:: What you are asked to do ::
Rewrite every line of the records below as a Markdown table with the columns "No." and "Text", numbering the rows in order and leaving out blank lines.

Records from a data collection

Segment Open

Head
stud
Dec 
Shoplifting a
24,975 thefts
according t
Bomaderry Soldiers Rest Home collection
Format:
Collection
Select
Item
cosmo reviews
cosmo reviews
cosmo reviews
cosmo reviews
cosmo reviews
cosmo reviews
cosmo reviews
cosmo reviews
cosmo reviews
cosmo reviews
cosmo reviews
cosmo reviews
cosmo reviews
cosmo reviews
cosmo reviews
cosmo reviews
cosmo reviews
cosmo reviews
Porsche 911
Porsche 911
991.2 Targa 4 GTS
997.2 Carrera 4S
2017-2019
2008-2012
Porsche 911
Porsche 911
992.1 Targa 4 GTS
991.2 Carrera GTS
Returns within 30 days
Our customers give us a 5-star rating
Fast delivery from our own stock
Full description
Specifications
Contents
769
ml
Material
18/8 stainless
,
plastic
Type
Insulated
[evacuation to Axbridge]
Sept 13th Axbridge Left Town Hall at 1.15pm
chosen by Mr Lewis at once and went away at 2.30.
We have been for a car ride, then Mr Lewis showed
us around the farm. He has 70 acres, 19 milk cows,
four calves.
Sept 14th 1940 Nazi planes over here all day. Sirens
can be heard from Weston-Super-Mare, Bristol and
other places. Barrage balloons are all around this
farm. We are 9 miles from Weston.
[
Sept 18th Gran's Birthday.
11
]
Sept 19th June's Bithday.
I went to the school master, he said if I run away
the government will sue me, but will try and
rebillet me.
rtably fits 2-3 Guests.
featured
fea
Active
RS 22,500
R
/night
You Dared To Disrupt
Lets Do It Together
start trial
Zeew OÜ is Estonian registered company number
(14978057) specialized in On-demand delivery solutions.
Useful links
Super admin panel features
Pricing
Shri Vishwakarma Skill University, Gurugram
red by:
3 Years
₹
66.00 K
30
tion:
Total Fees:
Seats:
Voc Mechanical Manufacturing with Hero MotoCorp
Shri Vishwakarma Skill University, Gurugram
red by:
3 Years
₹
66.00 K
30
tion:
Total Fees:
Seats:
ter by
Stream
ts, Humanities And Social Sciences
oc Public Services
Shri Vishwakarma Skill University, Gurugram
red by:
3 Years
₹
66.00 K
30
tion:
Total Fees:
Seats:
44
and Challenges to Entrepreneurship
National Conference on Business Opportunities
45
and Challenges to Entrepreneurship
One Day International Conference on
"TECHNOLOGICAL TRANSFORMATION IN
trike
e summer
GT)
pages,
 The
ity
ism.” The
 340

Segment Closed

:: Output below ::
| No. | Text |
|---|---|
| 1 | Head |
| 2 | stud |
| 3 | Dec  |
| 4 | Shoplifting a |
| 5 | 24,975 thefts |
| 6 | according t |
| 7 | Bomaderry Soldiers Rest Home collection |
| 8 | Format: |
| 9 | Collection |
| 10 | Select |
| 11 | Item |
| 12 | cosmo reviews |
| 13 | cosmo reviews |
| 14 | cosmo reviews |
| 15 | cosmo reviews |
| 16 | cosmo reviews |
| 17 | cosmo reviews |
| 18 | cosmo reviews |
| 19 | cosmo reviews |
| 20 | cosmo reviews |
| 21 | cosmo reviews |
| 22 | cosmo reviews |
| 23 | cosmo reviews |
| 24 | cosmo reviews |
| 25 | cosmo reviews |
| 26 | cosmo reviews |
| 27 | cosmo reviews |
| 28 | cosmo reviews |
| 29 | cosmo reviews |
| 30 | Porsche 911 |
| 31 | Porsche 911 |
| 32 | 991.2 Targa 4 GTS |
| 33 | 997.2 Carrera 4S |
| 34 | 2017-2019 |
| 35 | 2008-2012 |
| 36 | Porsche 911 |
| 37 | Porsche 911 |
| 38 | 992.1 Targa 4 GTS |
| 39 | 991.2 Carrera GTS |
| 40 | Returns within 30 days |
| 41 | Our customers give us a 5-star rating |
| 42 | Fast delivery from our own stock |
| 43 | Full description |
| 44 | Specifications |
| 45 | Contents |
| 46 | 769 |
| 47 | ml |
| 48 | Material |
| 49 | 18/8 stainless |
| 50 | , |
| 51 | plastic |
| 52 | Type |
| 53 | Insulated |
| 54 | [evacuation to Axbridge] |
| 55 | Sept 13th Axbridge Left Town Hall at 1.15pm |
| 56 | chosen by Mr Lewis at once and went away at 2.30. |
| 57 | We have been for a car ride, then Mr Lewis showed |
| 58 | us around the farm. He has 70 acres, 19 milk cows, |
| 59 | four calves. |
| 60 | Sept 14th 1940 Nazi planes over here all day. Sirens |
| 61 | can be heard from Weston-Super-Mare, Bristol and |
| 62 | other places. Barrage balloons are all around this |
| 63 | farm. We are 9 miles from Weston. |
| 64 | [ |
| 65 | Sept 18th Gran's Birthday. |
| 66 | 11 |
| 67 | ] |
| 68 | Sept 19th June's Bithday. |
| 69 | I went to the school master, he said if I run away |
| 70 | the government will sue me, but will try and |
| 71 | rebillet me. |
| 72 | rtably fits 2-3 Guests. |
| 73 | featured |
| 74 | fea |
| 75 | Active |
| 76 | RS 22,500 |
| 77 | R |
| 78 | /night |
| 79 | You Dared To Disrupt |
| 80 | Lets Do It Together |
| 81 | start trial |
| 82 | Zeew OÜ is Estonian registered company number |
| 83 | (14978057) specialized in On-demand delivery solutions. |
| 84 | Useful links |
| 85 | Super admin panel features |
| 86 | Pricing |
| 87 | Shri Vishwakarma Skill University, Gurugram |
| 88 | red by: |
| 89 | 3 Years |
| 90 | ₹ |
| 91 | 66.00 K |
| 92 | 30 |
| 93 | tion: |
| 94 | Total Fees: |
| 95 | Seats: |
| 96 | Voc Mechanical Manufacturing with Hero MotoCorp |
| 97 | Shri Vishwakarma Skill University, Gurugram |
| 98 | red by: |
| 99 | 3 Years |
| 100 | ₹ |
| 101 | 66.00 K |
| 102 | 30 |
| 103 | tion: |
| 104 | Total Fees: |
| 105 | Seats: |
| 106 | ter by |
| 107 | Stream |
| 108 | ts, Humanities And Social Sciences |
| 109 | oc Public Services |
| 110 | Shri Vishwakarma Skill University, Gurugram |
| 111 | red by: |
| 112 | 3 Years |
| 113 | ₹ |
| 114 | 66.00 K |
| 115 | 30 |
| 116 | tion: |
| 117 | Total Fees: |
| 118 | Seats: |
| 119 | 44 |
| 120 | and Challenges to Entrepreneurship |
| 121 | National Conference on Business Opportunities |
| 122 | 45 |
| 123 | and Challenges to Entrepreneurship |
| 124 | One Day International Conference on |
| 125 | "TECHNOLOGICAL TRANSFORMATION IN |
| 126 | trike |
| 127 | e summer |
| 128 | GT) |
| 129 | pages, |
| 130 |  The |
| 131 | ity |
| 132 | ism.” The |
| 133 |  340 |